A propósito del antejuicio contra la Jueza Aifán

Por Mario Rodríguez

Lo que está en juego es el control del poder, más la repartición de las rentas producto de la corrupción y del saqueo al estado, está en juego la hegemonía del sistema. No es una cuestión baladí, es más bien, la reproducción del sistema, su profundización y sobre todo su propia institucionalidad sobre una sociedad postrada por la indiferencia y el virus. En ese esquema es que se suman todos los principales líderes de las fracciones beneficiadas y sobre todo las mafias que se han enriquecido con esta cooptación. Por eso, Giammattei guarda silencio y avala, la fiscal frena los procesos y se desentiende, los empresarios incitan al golpe, los militares azuzan el fantasma del comunismo desde el control psicológico y la guerra del miedo, mientras la dirigencia de las instituciones del estado se alinean proclives a donde se decante la balanza. Todos son parte del mismo esquema, llegaron a esos puestos gracias a esos mecanismos. Mientras los operadores políticos incrustados en las instituciones corruptas, dan marcha al golpe, con total alevosía y premeditación. Los Alejos y compañía tienen vía libre para sus fechorías. Aquí no hay cómplices porque todos son parte de esas mafias. Aquí ya no importa nada, ni la legitimidad, ni la legalidad, ni las apariencias políticamente correctas, mucho menos la formas, porque se saben ganadores y con respaldo de un amplio sector de fieles y devotos de los templos de la prosperidad.

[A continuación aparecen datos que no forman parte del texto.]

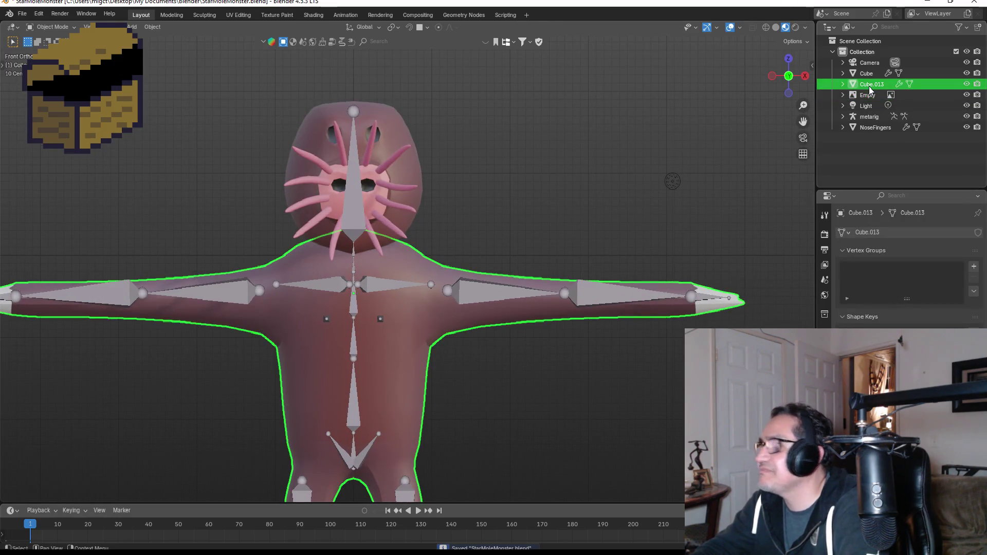
Rename Cube.013 to Body and Cube to Head in the Outliner
double_click(871, 85)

Por eso no es extraño que ahora vayan con todo contra los jueces independientes, contra los fallos incomodos, contra la disidencia al sistema, contra los opositores. La venganza sienta un precedente y envía un mensaje inequívoco para que nunca más nadie se atreve a cuestionar la cooptación corrupta del Estado guatemalteco. Así de simple es la pandemia que nos corroe.